_INSTRUCTION:_ Beginning with the line containing "Изявлението му бе възприето нееднозначно." and going on through the line containing "Dembélé, nuevo", the lines below are to be returned exactly, pictures excluded and nothing added.

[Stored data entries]
····················

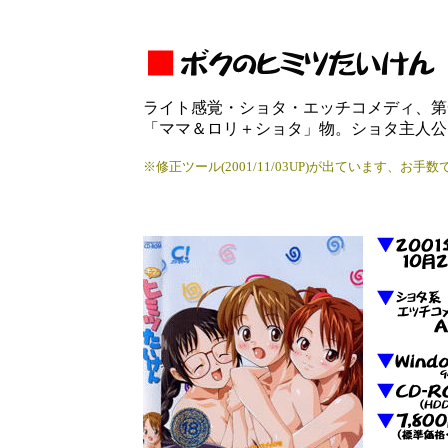
ライト感覚・ショタ・エッチコメディ、第
「ママ＆ロリ＋ショタ」物。ショタ主人公
※修正ツール(2001/11/03UP)が出ています、お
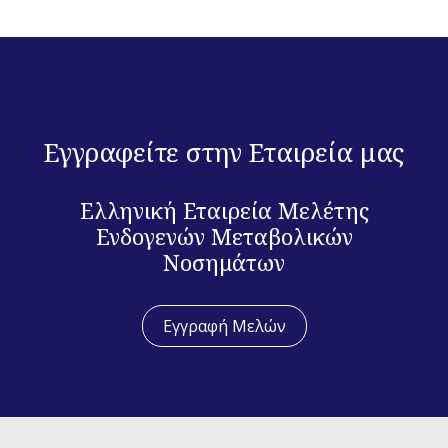
Εγγραφείτε στην Εταιρεία μας
Ελληνική Εταιρεία Μελέτης
Ενδογενών Μεταβολικών
Νοσημάτων
Εγγραφή Μελών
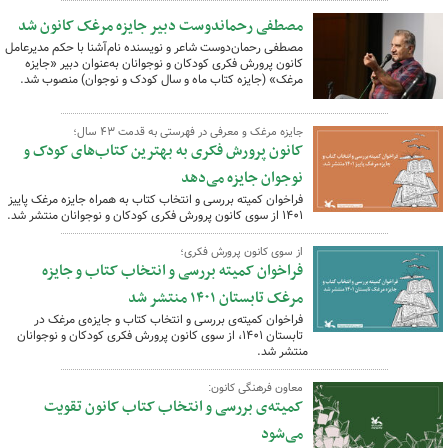
مصطفی رحماندوست دبیر جایزه مرغک کانون شد
مصطفی رحمان‌دوست شاعر و نویسنده نام‌آشنا با حکم مدیرعامل
کانون پرورش فکری کودکان و نوجوانان به‌عنوان دبیر «جایزه
مرغک» (جایزه کتاب ماه و سال کودک و نوجوان) منصوب شد.
جایزه مرغک و معرفی در فهرستی به قدمت ۴۳ سال؛
کانون پرورش فکری به بهترین کتاب‌های کودک و
نوجوان جایزه می‌دهد
فراخوان کمیته بررسی و انتخاب کتاب به همراه جایزه مرغک پاییز
١۴٠۱ از سوی کانون پرورش فکری کودکان و نوجوانان منتشر شد.
از سوی کانون پرورش فکری؛
فراخوان کمیته بررسی و انتخاب کتاب و جایزه‌
مرغک تابستان ۱۴۰۱ منتشر شد
فراخوان کمیته‌ی بررسی و انتخاب کتاب و جایزه‌ی مرغک در
تابستان ۱۴۰۱، از سوی کانون پرورش فکری کودکان و نوجوانان
منتشر شد.
معاون فرهنگی کانون:
کمیته‌ی بررسی و انتخاب کتاب کانون تقویت
می‌شود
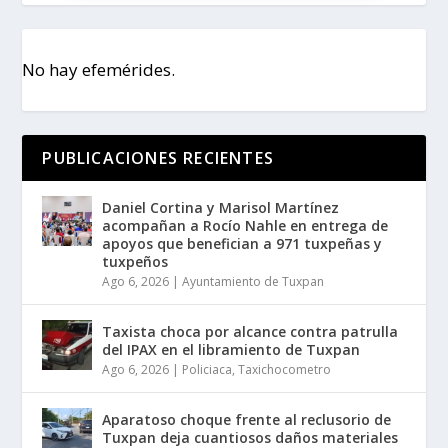
No hay efemérides.
PUBLICACIONES RECIENTES
Daniel Cortina y Marisol Martínez
acompañan a Rocío Nahle en entrega de
apoyos que benefician a 971 tuxpeñas y
tuxpeños
Ago 6, 2026
|
Ayuntamiento de Tuxpan
Taxista choca por alcance contra patrulla
del IPAX en el libramiento de Tuxpan
Ago 6, 2026
|
Policiaca
,
Taxichocometro
Aparatoso choque frente al reclusorio de
Tuxpan deja cuantiosos daños materiales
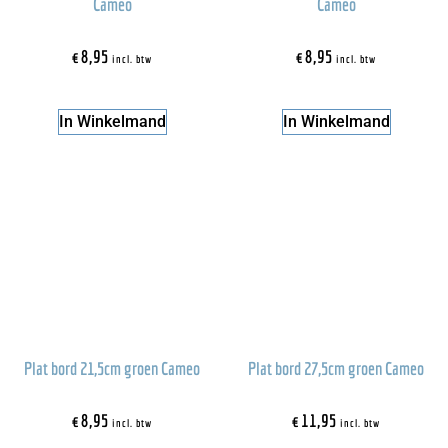
Cameo
Cameo
€
8,95
€
8,95
incl. btw
incl. btw
In Winkelmand
In Winkelmand
Plat bord 21,5cm groen Cameo
Plat bord 27,5cm groen Cameo
€
8,95
€
11,95
incl. btw
incl. btw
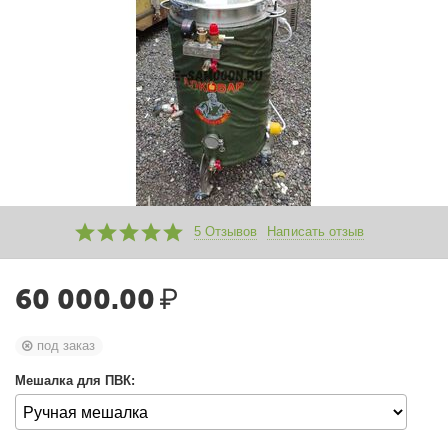
5 Отзывов
Написать отзыв
60 000.00
₽
под заказ
Мешалка для ПВК:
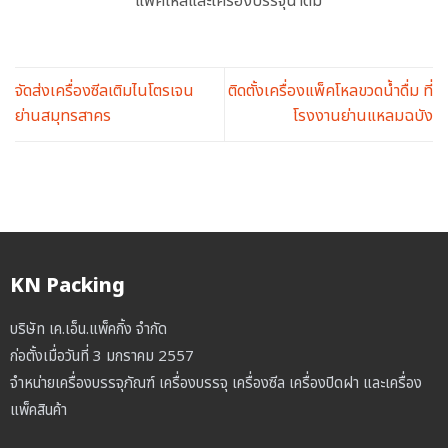
แพ็คโหลและเครื่องบรรจุน้ำดื่ม
จัดส่งเครื่องซีลเติมไนโตรเจน
ติดตั้งเครื่องแพ็คโหลขวดน้ำดื่ม ที่
ย่านสมุทรสาคร
โรงงานย่านแหลมฉบัง
KN Packing
บริษัท เค.เอ็น.แพ็คกิ้ง จำกัด
ก่อตั้งเมื่อวันที่ 3 มกราคม 2557
จำหน่ายเครื่องบรรจุภัณฑ์ เครื่องบรรจุ เครื่องซีล เครื่องปิดฝา และเครื่อง
แพ็คสินค้า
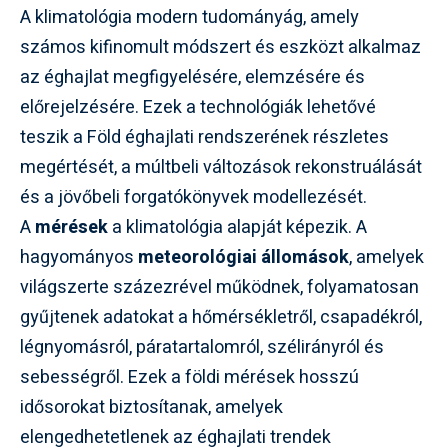
A klimatológia modern tudományág, amely
számos kifinomult módszert és eszközt alkalmaz
az éghajlat megfigyelésére, elemzésére és
előrejelzésére. Ezek a technológiák lehetővé
teszik a Föld éghajlati rendszerének részletes
megértését, a múltbeli változások rekonstruálását
és a jövőbeli forgatókönyvek modellezését.
A
mérések
a klimatológia alapját képezik. A
hagyományos
meteorológiai állomások
, amelyek
világszerte százezrével működnek, folyamatosan
gyűjtenek adatokat a hőmérsékletről, csapadékról,
légnyomásról, páratartalomról, szélirányról és
sebességről. Ezek a földi mérések hosszú
idősorokat biztosítanak, amelyek
elengedhetetlenek az éghajlati trendek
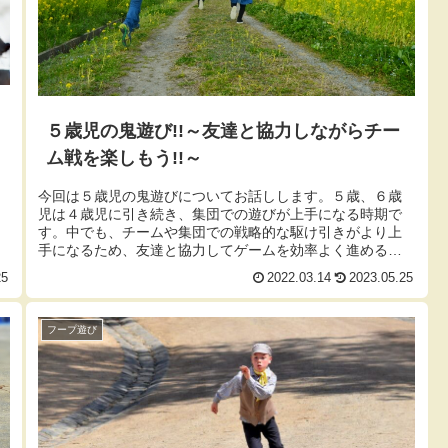
５歳児の鬼遊び!!～友達と協力しながらチー
ム戦を楽しもう!!～
今回は５歳児の鬼遊びについてお話しします。５歳、６歳
児は４歳児に引き続き、集団での遊びが上手になる時期で
す。中でも、チームや集団での戦略的な駆け引きがより上
手になるため、友達と協力してゲームを効率よく進めるこ
とができるようになります。そのた...
25
2022.03.14
2023.05.25
フープ遊び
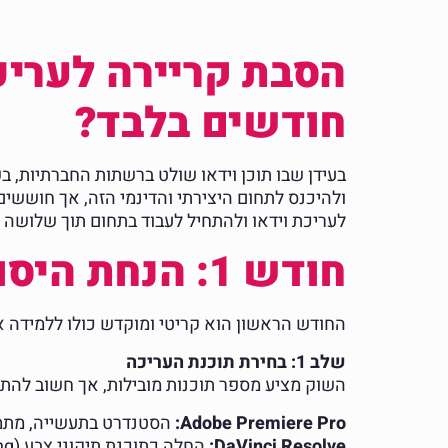
חודשים בלבד?
בעידן שבו תוכן וידאו שולט ברשתות החברתיות, ב
ולהיכנס לתחום היצירתי והדינמי הזה, אך חוששים
לעריכת וידאו ולהתחיל לעבוד בתחום תוך שלושה
חודש 1: הנחת היסודות הטכניים והקריאייטיביים
החודש הראשון הוא קריטי ומוקדש כולו ללמידה אי
שלב 1: בחירת תוכנת העריכה
השוק מציע מספר תוכנות מובילות, אך חשוב להתמ
Adobe Premiere Pro:
הסטנדרט בתעשייה, מתממ
DaVinci Resolve:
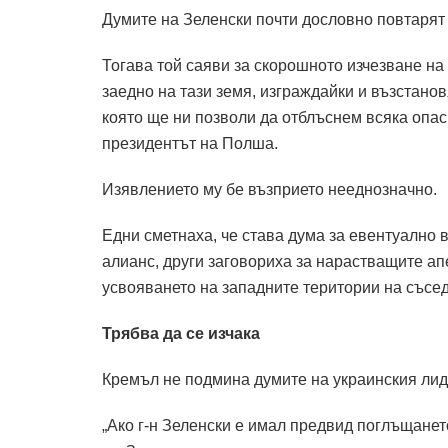
Думите на Зеленски почти дословно повтарят р
Тогава той саяви за скорошното изчезване на
заедно на тази земя, изграждайки и възстано
която ще ни позволи да отблъснем всяка опас
президентът на Полша.
Изявлението му бе възприето нееднозначно.
Едни сметнаха, че става дума за евентуално
алианс, други заговориха за нарастващите ап
усвояването на западните територии на съсе
Трябва да се изчака
Кремъл не подмина думите на украинския лид
„Ако г-н Зеленски е имал предвид поглъщането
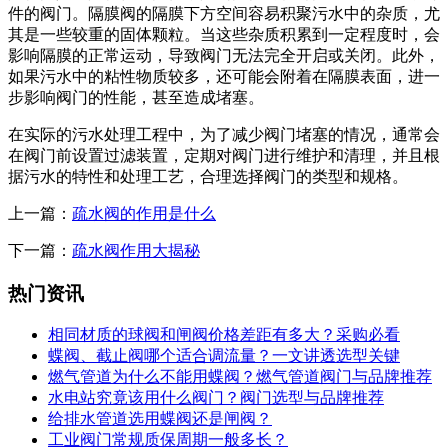
件的阀门。隔膜阀的隔膜下方空间容易积聚污水中的杂质，尤
其是一些较重的固体颗粒。当这些杂质积累到一定程度时，会
影响隔膜的正常运动，导致阀门无法完全开启或关闭。此外，
如果污水中的粘性物质较多，还可能会附着在隔膜表面，进一
步影响阀门的性能，甚至造成堵塞。
在实际的污水处理工程中，为了减少阀门堵塞的情况，通常会
在阀门前设置过滤装置，定期对阀门进行维护和清理，并且根
据污水的特性和处理工艺，合理选择阀门的类型和规格。
上一篇：
疏水阀的作用是什么
下一篇：
疏水阀作用大揭秘
热门资讯
相同材质的球阀和闸阀价格差距有多大？采购必看
蝶阀、截止阀哪个适合调流量？一文讲透选型关键
燃气管道为什么不能用蝶阀？燃气管道阀门与品牌推荐
水电站究竟该用什么阀门？阀门选型与品牌推荐
给排水管道选用蝶阀还是闸阀？
工业阀门常规质保周期一般多长？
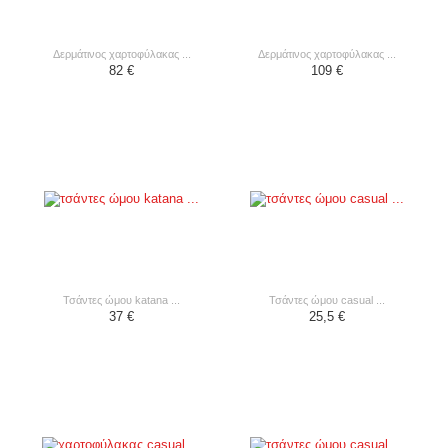
δερμάτινος χαρτοφύλακας ...
δερμάτινος χαρτοφύλακας ...
82 €
109 €
τσάντες ώμου katana ...
τσάντες ώμου casual ...
37 €
25,5 €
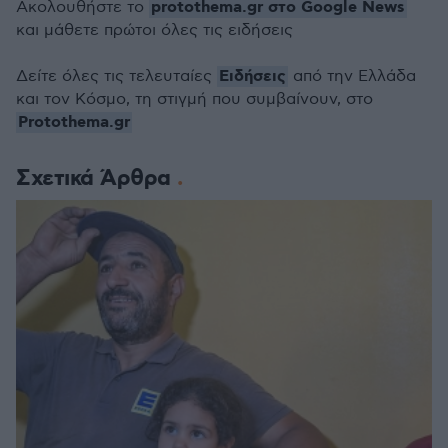
protothema.gr στο Google News
Ακολουθήστε το
και μάθετε πρώτοι όλες τις ειδήσεις
Ειδήσεις
Δείτε όλες τις τελευταίες
από την Ελλάδα
και τον Κόσμο, τη στιγμή που συμβαίνουν, στο
Protothema.gr
Σχετικά Άρθρα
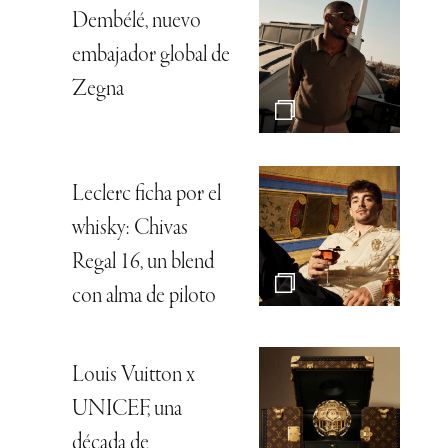
Dembélé, nuevo
embajador global de
Zegna
Leclerc ficha por el
whisky: Chivas
Regal 16, un blend
con alma de piloto
Louis Vuitton x
UNICEF, una
década de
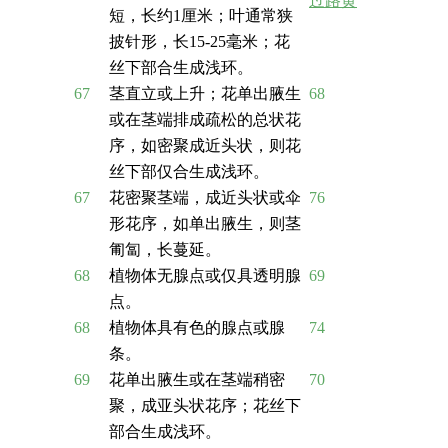
过路黄
短，长约1厘米；叶通常狭
披针形，长15-25毫米；花
丝下部合生成浅环。
67
茎直立或上升；花单出腋生
68
或在茎端排成疏松的总状花
序，如密聚成近头状，则花
丝下部仅合生成浅环。
67
花密聚茎端，成近头状或伞
76
形花序，如单出腋生，则茎
匍匐，长蔓延。
68
植物体无腺点或仅具透明腺
69
点。
68
植物体具有色的腺点或腺
74
条。
69
花单出腋生或在茎端稍密
70
聚，成亚头状花序；花丝下
部合生成浅环。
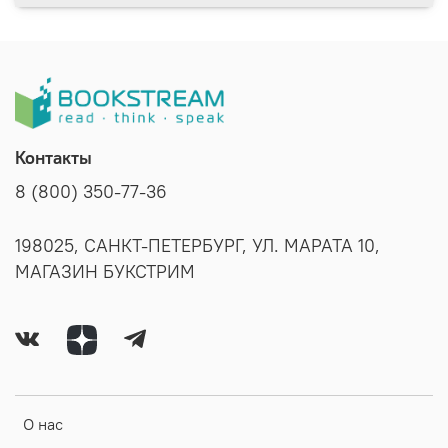
Контакты
8 (800) 350-77-36
198025, САНКТ-ПЕТЕРБУРГ, УЛ. МАРАТА 10,
МАГАЗИН БУКСТРИМ
О нас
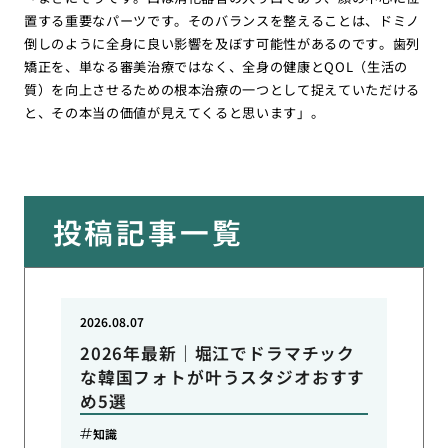
置する重要なパーツです。そのバランスを整えることは、ドミノ
倒しのように全身に良い影響を及ぼす可能性があるのです。歯列
矯正を、単なる審美治療ではなく、全身の健康とQOL（生活の
質）を向上させるための根本治療の一つとして捉えていただける
と、その本当の価値が見えてくると思います」。
投稿記事一覧
2026.08.07
2026年最新｜堀江でドラマチック
な韓国フォトが叶うスタジオおすす
め5選
知識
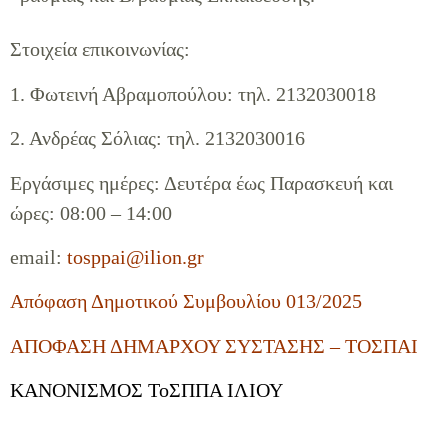
Στοιχεία επικοινωνίας:
1. Φωτεινή Αβραμοπούλου: τηλ. 2132030018
2. Ανδρέας Σόλιας: τηλ. 2132030016
Εργάσιμες ημέρες: Δευτέρα έως Παρασκευή και
ώρες: 08:00 – 14:00
email:
tosppai@ilion.gr
Απόφαση Δημοτικού Συμβουλίου 013/2025
ΑΠΟΦΑΣΗ ΔΗΜΑΡΧΟΥ ΣΥΣΤΑΣΗΣ – ΤΟΣΠΑΙ
ΚΑΝΟΝΙΣΜΟΣ ΤοΣΠΠΑ ΙΛΙΟΥ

····················

_YOUR SOLUTION:_
Изявлението му бе възприето нееднозначно.
Едни сметнаха, че става дума за евентуално
алианс, други заговориха за нарастващите ап
усвояването на западните територии на съсе
Трябва да се изчака
Кремъл не подмина думите на украинския лид
„Ако г-н Зеленски е имал предвид поглъщането
件的阀门。隔膜阀的隔膜下方空间容易积聚污水中的杂质，尤
其是一些较重的固体颗粒。当这些杂质积累到一定程度时，会
影响隔膜的正常运动，导致阀门无法完全开启或关闭。此外，
如果污水中的粘性物质较多，还可能会附着在隔膜表面，进一
步影响阀门的性能，甚至造成堵塞。
在实际的污水处理工程中，为了减少阀门堵塞的情况，通常会
在阀门前设置过滤装置，定期对阀门进行维护和清理，并且根
据污水的特性和处理工艺，合理选择阀门的类型和规格。
上一篇：
疏水阀的作用是什么
下一篇：
疏水阀作用大揭秘
热门资讯
相同材质的球阀和闸阀价格差距有多大？采购必看
蝶阀、截止阀哪个适合调流量？一文讲透选型关键
燃气管道为什么不能用蝶阀？燃气管道阀门与品牌推荐
水电站究竟该用什么阀门？阀门选型与品牌推荐
给排水管道选用蝶阀还是闸阀？
工业阀门常规质保周期一般多长？
δερμάτινος χαρτοφύλακας ...
δερμάτινος χαρτοφύλακας ...
82 €
109 €
τσάντες ώμου katana ...
τσάντες ώμου casual ...
37 €
25,5 €
protothema.gr στο Google News
Ακολουθήστε το
και μάθετε πρώτοι όλες τις ειδήσεις
Ειδήσεις
Δείτε όλες τις τελευταίες
από την Ελλάδα
και τον Κόσμο, τη στιγμή που συμβαίνουν, στο
Protothema.gr
Σχετικά Άρθρα
Dembélé, nuevo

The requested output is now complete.